L’annonce est remarquée par la communauté de Benoît Theveny alias Tev, un YouTubeur installé depuis plus d’une dizaine d’années à Tokyo, où il produit des vidéos sur le Japon et la culture geek pour les plus d’un million d’abonnés de sa chaîne Ici Japon, et les deux hommes commencent à discuter d’un projet commun.
«La philosophie, c’est de ne laisser personne de côté», glisse Tev, 43 ans, lors d’un entretien avec l’AFP dans son studio d’enregistrement à Tokyo. Il dit vouloir toucher autant «les enfants de trois ans qui jouent à “Minecraft” que les vieux de la vieille qui ont 50, 60 ans qui ont commencé sur les premiers “Pong”». Le jeu vidéo «est digne d’être dans un musée et d’être reconnu comme une culture à part entière et je pense qu’on est de plus en plus nombreux à être d’accord là-dessus», ajoute-t-il.

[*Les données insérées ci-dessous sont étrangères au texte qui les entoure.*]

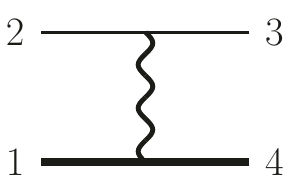
Figure 2 . The tree-level amplitude that captures the O ( G ) spin interactions. The thick (thin) straight line represents the spinning (scalar) particle, while the wiggly line corresponds to the exchanged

Restait à trouver un lieu d’accueil en France, où plusieurs tentatives similaires ont tourné court comme le Pixel Museum de Schiltigheim (Bas-Rhin), fermé en 2020 après trois ans d’activité, ou le Musée du jeu vidéo lancé en 2010 à l’Arche de la Défense près de Paris et qui a mis la clé sous la porte au bout de… dix jours.
«On a appris de ces tentatives», assure Benoît Theveny. «Pour que le projet fonctionne, il faut déjà avoir le soutien de la commune qui l’accueille, c’est notre plus gros atout par rapport aux autres». L’idée a immédiatement séduit la ville de Bussy-Saint-Georges (Seine-et-Marne), qui planchait de son côté pour attirer les visiteurs sur un «pôle ludique» de 80.000 m² autour de l’e-sport, auquel devrait s’intégrer le Projet Odyssée.

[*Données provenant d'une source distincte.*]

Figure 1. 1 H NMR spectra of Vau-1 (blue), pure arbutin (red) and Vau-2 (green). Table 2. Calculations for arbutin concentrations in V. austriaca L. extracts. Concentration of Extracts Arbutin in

«Malheureusement, Bussy a un peu une réputation de ville-dortoir à mi-chemin entre Disneyland et Paris», explique Fabien Goupilleau, conseiller municipal de 34 ans de cette collectivité et abonné de la chaîne de Tev. «C’est une opportunité pour la ville», dit-il.
Les pères du projet pensent aussi que leur approche pragmatique garantira sa pérennité: «Je ne suis pas le plus grand collectionneur, le plus gros influenceur, le plus gros chef d’entreprise, mais je suis un petit peu de tout ça», glisse Benoît Theveny, dont l’entreprise, présente notamment dans l’e-commerce en plus de la création de contenus YouTube, emploie une quinzaine de personnes.
Tev a «une notoriété qui nous ouvre toutes les portes», souligne Ludovic Charles. Leur campagne de financement participatif, lancée le 20 septembre sur la plateforme KissKissBankBank, avait ainsi déjà recueilli près de 1,3 million d’euros mercredi, plus de 25 fois son objectif initial. Conscients que cette somme ne suffira pas à maintenir le musée ouvert, ils ont eu l’idée d’un «village japonais», selon les mots de Tev, qui partagera les 3 500 m2 dévolus au musée et regroupera commerces liés à la pop culture et restaurants, afin de financer le musée, dont ils espèrent voir la construction démarrer en 2025 pour une ouverture en 2026.
Malgré le succès de la campagne de financement, Benoît Theveny admet que, «quand un YouTubeur débarque avec un gros projet, ça peut faire peur». Alors, dit-il, «notre rôle, c’est de parler à tout le monde et d’expliquer que l’on cherche à s’entourer de tout le monde, même ceux qui ne seraient pas d’accord avec notre vision».